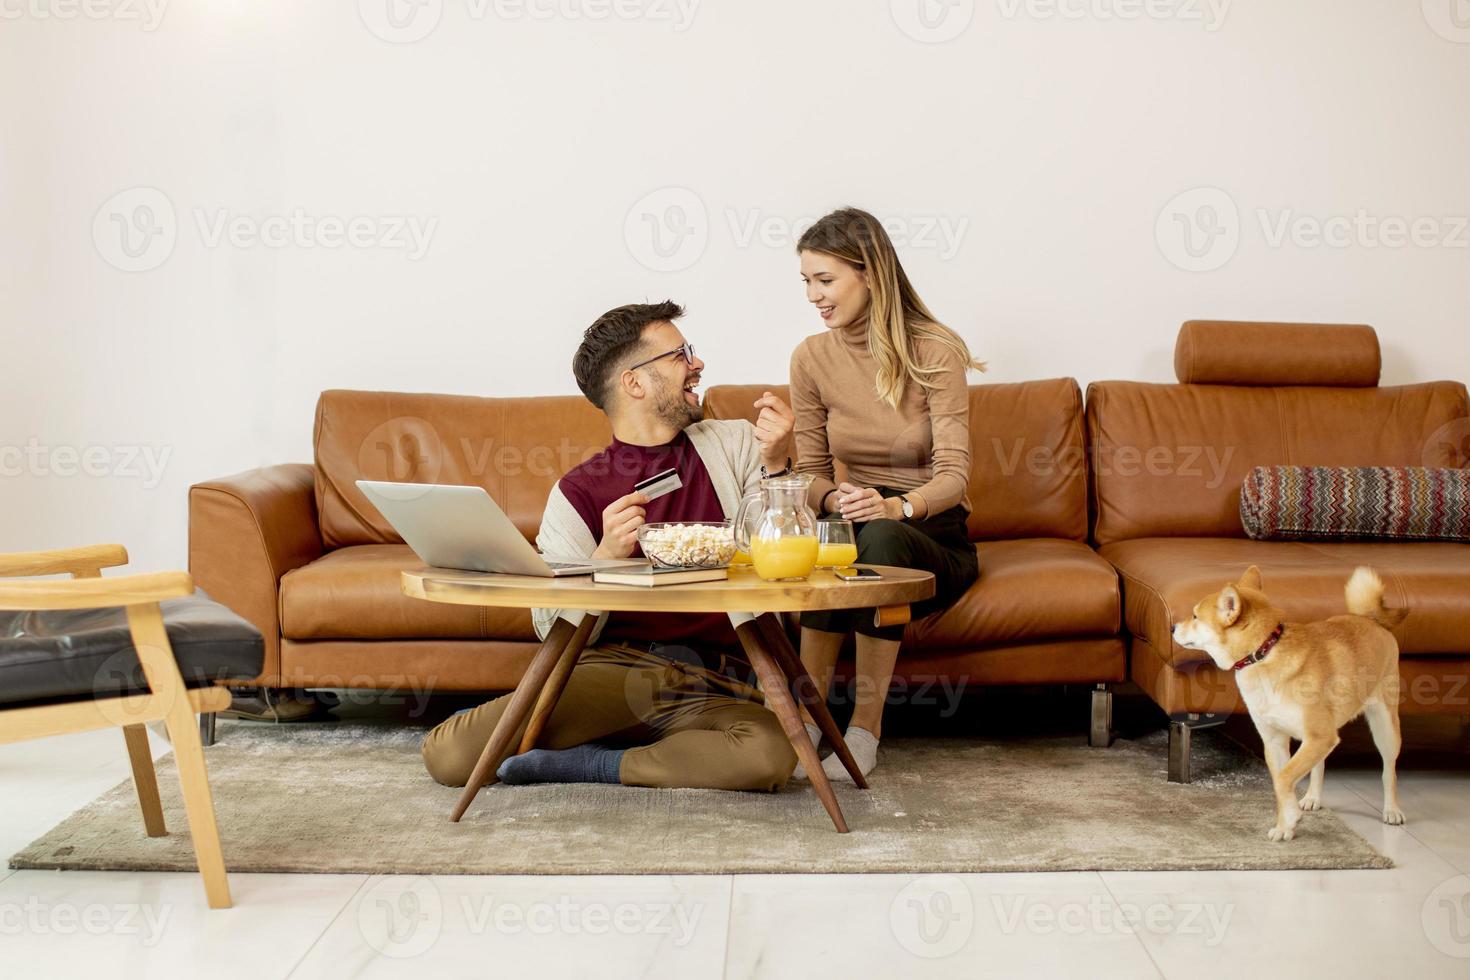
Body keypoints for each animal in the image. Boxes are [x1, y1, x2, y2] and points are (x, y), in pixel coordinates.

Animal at [1170, 567, 1411, 846]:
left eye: (1195, 616)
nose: (1172, 627)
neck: (1263, 653)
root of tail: (1370, 619)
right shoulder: (1278, 740)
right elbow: (1280, 781)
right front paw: (1286, 824)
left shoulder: (1318, 736)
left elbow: (1284, 778)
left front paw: (1291, 817)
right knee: (1320, 764)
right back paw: (1313, 797)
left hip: (1385, 727)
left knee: (1388, 771)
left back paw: (1392, 810)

════════

**Work to complete:** Pictures aside, reproduce the listing above exactly.

**Finished task:**
Body keypoints for each animal in the image. Boxes are [x1, y1, x2, y2] and points are (x, y), in pixel coordinates.

Animal at [1170, 567, 1411, 846]:
left eye: (1195, 616)
nose: (1172, 627)
neck: (1263, 653)
root of tail: (1370, 619)
right shoulder: (1278, 740)
right elbow: (1280, 781)
right front paw: (1286, 824)
left shoulder: (1318, 736)
left elbow: (1284, 778)
left front paw: (1291, 817)
right knee: (1320, 764)
right back paw: (1313, 797)
left hip: (1385, 727)
left knee: (1388, 771)
left back paw: (1392, 810)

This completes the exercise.